--- Supplied data Enclosed Below ---
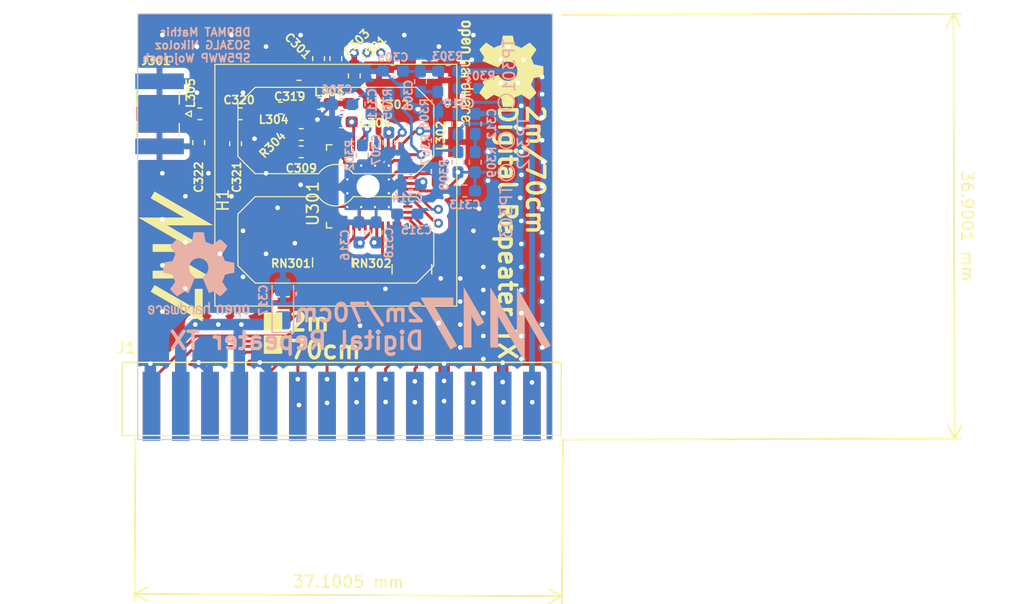
<source format=kicad_pcb>
(kicad_pcb (version 20221018) (generator pcbnew)

  (general
    (thickness 1.6)
  )

  (paper "A4")
  (layers
    (0 "F.Cu" signal)
    (1 "In1.Cu" signal)
    (2 "In2.Cu" signal)
    (31 "B.Cu" signal)
    (32 "B.Adhes" user "B.Adhesive")
    (33 "F.Adhes" user "F.Adhesive")
    (34 "B.Paste" user)
    (35 "F.Paste" user)
    (36 "B.SilkS" user "B.Silkscreen")
    (37 "F.SilkS" user "F.Silkscreen")
    (38 "B.Mask" user)
    (39 "F.Mask" user)
    (40 "Dwgs.User" user "User.Drawings")
    (41 "Cmts.User" user "User.Comments")
    (42 "Eco1.User" user "User.Eco1")
    (43 "Eco2.User" user "User.Eco2")
    (44 "Edge.Cuts" user)
    (45 "Margin" user)
    (46 "B.CrtYd" user "B.Courtyard")
    (47 "F.CrtYd" user "F.Courtyard")
    (48 "B.Fab" user)
    (49 "F.Fab" user)
  )

  (setup
    (pad_to_mask_clearance 0)
    (pcbplotparams
      (layerselection 0x00010fc_ffffffff)
      (plot_on_all_layers_selection 0x0000000_00000000)
      (disableapertmacros false)
      (usegerberextensions false)
      (usegerberattributes false)
      (usegerberadvancedattributes false)
      (creategerberjobfile false)
      (dashed_line_dash_ratio 12.000000)
      (dashed_line_gap_ratio 3.000000)
      (svgprecision 4)
      (plotframeref false)
      (viasonmask false)
      (mode 1)
      (useauxorigin false)
      (hpglpennumber 1)
      (hpglpenspeed 20)
      (hpglpendiameter 15.000000)
      (dxfpolygonmode true)
      (dxfimperialunits true)
      (dxfusepcbnewfont true)
      (psnegative false)
      (psa4output false)
      (plotreference true)
      (plotvalue true)
      (plotinvisibletext false)
      (sketchpadsonfab false)
      (subtractmaskfromsilk false)
      (outputformat 1)
      (mirror false)
      (drillshape 1)
      (scaleselection 1)
      (outputdirectory "")
    )
  )

  (net 0 "")
  (net 1 "+3V3")
  (net 2 "GND")
  (net 3 "Net-(C302-Pad2)")
  (net 4 "TX")
  (net 5 "Net-(C305-Pad2)")
  (net 6 "Net-(C306-Pad1)")
  (net 7 "Net-(C308-Pad1)")
  (net 8 "Net-(C309-Pad1)")
  (net 9 "Net-(C310-Pad1)")
  (net 10 "Net-(C311-Pad1)")
  (net 11 "Net-(C311-Pad2)")
  (net 12 "Net-(C312-Pad1)")
  (net 13 "Net-(C313-Pad1)")
  (net 14 "Net-(C315-Pad1)")
  (net 15 "Net-(C316-Pad2)")
  (net 16 "Net-(C319-Pad1)")
  (net 17 "Net-(C320-Pad2)")
  (net 18 "Net-(C320-Pad1)")
  (net 19 "Net-(C322-Pad2)")
  (net 20 "Net-(L302-Pad2)")
  (net 21 "Net-(L302-Pad1)")
  (net 22 "FM_MOD")
  (net 23 "Net-(R302-Pad1)")
  (net 24 "Net-(R304-Pad1)")
  (net 25 "Net-(R306-Pad1)")
  (net 26 "Net-(RN301-Pad2)")
  (net 27 "Net-(RN301-Pad3)")
  (net 28 "Net-(RN301-Pad1)")
  (net 29 "Net-(RN301-Pad4)")
  (net 30 "ADF_SCLK")
  (net 31 "ADF_SREAD")
  (net 32 "ADF_SDATA")
  (net 33 "ADF_SLE")
  (net 34 "SPI2_MOSI")
  (net 35 "SPI2_MISO")
  (net 36 "SPI2_SCK")
  (net 37 "ADF_MUXOUT")
  (net 38 "Net-(RN302-Pad4)")
  (net 39 "Net-(RN302-Pad1)")
  (net 40 "Net-(RN302-Pad3)")
  (net 41 "Net-(RN302-Pad2)")
  (net 42 "Net-(U301-Pad6)")
  (net 43 "Net-(U301-Pad7)")
  (net 44 "Net-(U301-Pad13)")
  (net 45 "Net-(U301-Pad14)")
  (net 46 "Net-(U301-Pad15)")
  (net 47 "Net-(U301-Pad16)")
  (net 48 "Net-(U301-Pad17)")
  (net 49 "Net-(U301-Pad18)")
  (net 50 "Net-(U301-Pad20)")
  (net 51 "Net-(U301-Pad21)")
  (net 52 "Net-(U301-Pad23)")
  (net 53 "ADF_CE")
  (net 54 "Net-(U301-Pad30)")
  (net 55 "ADF_SWD")
  (net 56 "Net-(U301-Pad39)")
  (net 57 "EXT_OSC2_IN")

  (footprint "Capacitor_SMD:C_0603_1608Metric_Pad1.05x0.95mm_HandSolder" (layer "F.Cu") (at 145.7 96.9 90))

  (footprint "Capacitor_SMD:C_0603_1608Metric_Pad1.05x0.95mm_HandSolder" (layer "F.Cu") (at 147.2 96.9 90))

  (footprint "Capacitor_SMD:C_0603_1608Metric_Pad1.05x0.95mm_HandSolder" (layer "F.Cu") (at 144.2 105 180))

  (footprint "Inductor_SMD:L_0603_1608Metric_Pad1.05x0.95mm_HandSolder" (layer "F.Cu") (at 148.8 98.4 -90))

  (footprint "Resistor_SMD:R_Array_Concave_4x0603" (layer "F.Cu") (at 146.9 114.6 -90))

  (footprint "Resistor_SMD:R_Array_Concave_4x0603" (layer "F.Cu") (at 153.8 115.2 -90))

  (footprint "edge_contact:edge_2x14pin" (layer "F.Cu") (at 131.2 127.1))

  (footprint "Package_CSP:LFCSP-48-1EP_7x7mm_P0.5mm_EP4.1x4.1mm_ThermalVias" (layer "F.Cu") (at 150 108 -90))

  (footprint "Connector_Coaxial:SMA_Samtec_SMA-J-P-X-ST-EM1_EdgeMount" (layer "F.Cu") (at 131.9 101.7 -90))

  (footprint "Resistor_SMD:R_0603_1608Metric_Pad1.05x0.95mm_HandSolder" (layer "F.Cu") (at 144.2 103.5 180))

  (footprint "Capacitor_SMD:C_0603_1608Metric_Pad1.05x0.95mm_HandSolder" (layer "F.Cu") (at 147.7 102.4 180))

  (footprint "Inductor_SMD:L_0603_1608Metric_Pad1.05x0.95mm_HandSolder" (layer "F.Cu") (at 156 106.7 -90))

  (footprint "Inductor_SMD:L_0603_1608Metric_Pad1.05x0.95mm_HandSolder" (layer "F.Cu") (at 142.4 101.2 180))

  (footprint "Inductor_SMD:L_0603_1608Metric_Pad1.05x0.95mm_HandSolder" (layer "F.Cu") (at 135.4 101.7 180))

  (footprint "Inductor_SMD:L_0603_1608Metric_Pad1.05x0.95mm_HandSolder" (layer "F.Cu") (at 145.8 100.8 180))

  (footprint "Capacitor_SMD:C_0603_1608Metric_Pad1.05x0.95mm_HandSolder" (layer "F.Cu") (at 138.9 101.7))

  (footprint "Capacitor_SMD:C_0603_1608Metric_Pad1.05x0.95mm_HandSolder" (layer "F.Cu") (at 144 99.3 180))

  (footprint "Capacitor_SMD:C_0603_1608Metric_Pad1.05x0.95mm_HandSolder" (layer "F.Cu") (at 135.3 104.2 90))

  (footprint "Capacitor_SMD:C_0603_1608Metric_Pad1.05x0.95mm_HandSolder" (layer "F.Cu") (at 138.5 104.3 90))

  (footprint "Capacitor_SMD:C_0603_1608Metric_Pad1.05x0.95mm_HandSolder" (layer "F.Cu") (at 149.2 100.8))

  (footprint "lib:WE_36103205_SMD" (layer "F.Cu") (at 147.2 107.9))

  (footprint "lib:m17_silk_Logo" (layer "F.Cu") (at 133.3 114.1 -90))

  (footprint "Symbol:OSHW-Logo2_9.8x8mm_SilkScreen" (layer "F.Cu") (at 161.5 98 -90))

  (footprint "Capacitor_SMD:C_0603_1608Metric_Pad1.05x0.95mm_HandSolder" (layer "B.Cu") (at 152.15 98))

  (footprint "Capacitor_SMD:C_0603_1608Metric_Pad1.05x0.95mm_HandSolder" (layer "B.Cu") (at 151.8 104.2 -90))

  (footprint "Capacitor_SMD:C_0603_1608Metric_Pad1.05x0.95mm_HandSolder" (layer "B.Cu") (at 154.55 98.9 90))

  (footprint "Capacitor_SMD:C_0603_1608Metric_Pad1.05x0.95mm_HandSolder" (layer "B.Cu") (at 157.8 102.6 90))

  (footprint "Capacitor_SMD:C_0603_1608Metric_Pad1.05x0.95mm_HandSolder" (layer "B.Cu") (at 151.8 100.85 -90))

  (footprint "Capacitor_SMD:C_0603_1608Metric_Pad1.05x0.95mm_HandSolder" (layer "B.Cu") (at 159.3 102.575 90))

  (footprint "Capacitor_SMD:C_0603_1608Metric_Pad1.05x0.95mm_HandSolder" (layer "B.Cu") (at 158.4 108.4 180))

  (footprint "Capacitor_SMD:C_0603_1608Metric_Pad1.05x0.95mm_HandSolder" (layer "B.Cu") (at 153.7 107.8 180))

  (footprint "Capacitor_SMD:C_0603_1608Metric_Pad1.05x0.95mm_HandSolder" (layer "B.Cu") (at 153.4 110.4 180))

  (footprint "Capacitor_Tantalum_SMD:CP_EIA-3216-18_Kemet-A_Pad1.58x1.35mm_HandSolder" (layer "B.Cu") (at 142.6 118.2 90))

  (footprint "Capacitor_SMD:C_0603_1608Metric_Pad1.05x0.95mm_HandSolder" (layer "B.Cu") (at 150.7 112 90))

  (footprint "Resistor_SMD:R_0603_1608Metric_Pad1.05x0.95mm_HandSolder" (layer "B.Cu") (at 158.75 99.5 180))

  (footprint "Resistor_SMD:R_0603_1608Metric_Pad1.05x0.95mm_HandSolder" (layer "B.Cu") (at 149.5 105.3 -90))

  (footprint "Resistor_SMD:R_0603_1608Metric_Pad1.05x0.95mm_HandSolder" (layer "B.Cu") (at 156.95 98 180))

  (footprint "Resistor_SMD:R_0603_1608Metric_Pad1.05x0.95mm_HandSolder" (layer "B.Cu") (at 150.25 100.85 90))

  (footprint "Resistor_SMD:R_0603_1608Metric_Pad1.05x0.95mm_HandSolder" (layer "B.Cu") (at 156.05 100.65 90))

  (footprint "Resistor_SMD:R_0603_1608Metric_Pad1.05x0.95mm_HandSolder" (layer "B.Cu")
    (tstamp 00000000-0000-0000-0000-00005f5c9f20)
    (at 156 104 90)
    (descr "Resistor SMD 0603 (1608 Metric), square (rectangular) end terminal, IPC_7351 nominal with elongated pad for handsoldering. (Body size source: http://www.tortai-tech.com/upload/download/2011102023233369053.pdf), generated with kicad-footprint-generator")
    (tags "resistor handsolder")
    (path "/00000000-0000-0000-0000-00005e39ee3b")
    (attr smd)
    (fp_text reference "R307" (at -0.8 -1 90) (layer "B.SilkS")
        (effects (font (size 0.7 0.7) (thickness 0.15)) (justify mirr
... [282141 chars truncated]
</source>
--- End of Enclosed Supplied data ---
#### [Problem description]
When you reach the line holding "(psnegative false)" in the records above, begin reproducing exactly, stop after the line holding "145.7 96.9 90))", and output nothing else.

#### [Your response]
      (psnegative false)
      (psa4output false)
      (plotreference true)
      (plotvalue true)
      (plotinvisibletext false)
      (sketchpadsonfab false)
      (subtractmaskfromsilk false)
      (outputformat 1)
      (mirror false)
      (drillshape 1)
      (scaleselection 1)
      (outputdirectory "")
    )
  )

  (net 0 "")
  (net 1 "+3V3")
  (net 2 "GND")
  (net 3 "Net-(C302-Pad2)")
  (net 4 "TX")
  (net 5 "Net-(C305-Pad2)")
  (net 6 "Net-(C306-Pad1)")
  (net 7 "Net-(C308-Pad1)")
  (net 8 "Net-(C309-Pad1)")
  (net 9 "Net-(C310-Pad1)")
  (net 10 "Net-(C311-Pad1)")
  (net 11 "Net-(C311-Pad2)")
  (net 12 "Net-(C312-Pad1)")
  (net 13 "Net-(C313-Pad1)")
  (net 14 "Net-(C315-Pad1)")
  (net 15 "Net-(C316-Pad2)")
  (net 16 "Net-(C319-Pad1)")
  (net 17 "Net-(C320-Pad2)")
  (net 18 "Net-(C320-Pad1)")
  (net 19 "Net-(C322-Pad2)")
  (net 20 "Net-(L302-Pad2)")
  (net 21 "Net-(L302-Pad1)")
  (net 22 "FM_MOD")
  (net 23 "Net-(R302-Pad1)")
  (net 24 "Net-(R304-Pad1)")
  (net 25 "Net-(R306-Pad1)")
  (net 26 "Net-(RN301-Pad2)")
  (net 27 "Net-(RN301-Pad3)")
  (net 28 "Net-(RN301-Pad1)")
  (net 29 "Net-(RN301-Pad4)")
  (net 30 "ADF_SCLK")
  (net 31 "ADF_SREAD")
  (net 32 "ADF_SDATA")
  (net 33 "ADF_SLE")
  (net 34 "SPI2_MOSI")
  (net 35 "SPI2_MISO")
  (net 36 "SPI2_SCK")
  (net 37 "ADF_MUXOUT")
  (net 38 "Net-(RN302-Pad4)")
  (net 39 "Net-(RN302-Pad1)")
  (net 40 "Net-(RN302-Pad3)")
  (net 41 "Net-(RN302-Pad2)")
  (net 42 "Net-(U301-Pad6)")
  (net 43 "Net-(U301-Pad7)")
  (net 44 "Net-(U301-Pad13)")
  (net 45 "Net-(U301-Pad14)")
  (net 46 "Net-(U301-Pad15)")
  (net 47 "Net-(U301-Pad16)")
  (net 48 "Net-(U301-Pad17)")
  (net 49 "Net-(U301-Pad18)")
  (net 50 "Net-(U301-Pad20)")
  (net 51 "Net-(U301-Pad21)")
  (net 52 "Net-(U301-Pad23)")
  (net 53 "ADF_CE")
  (net 54 "Net-(U301-Pad30)")
  (net 55 "ADF_SWD")
  (net 56 "Net-(U301-Pad39)")
  (net 57 "EXT_OSC2_IN")

  (footprint "Capacitor_SMD:C_0603_1608Metric_Pad1.05x0.95mm_HandSolder" (layer "F.Cu") (at 145.7 96.9 90))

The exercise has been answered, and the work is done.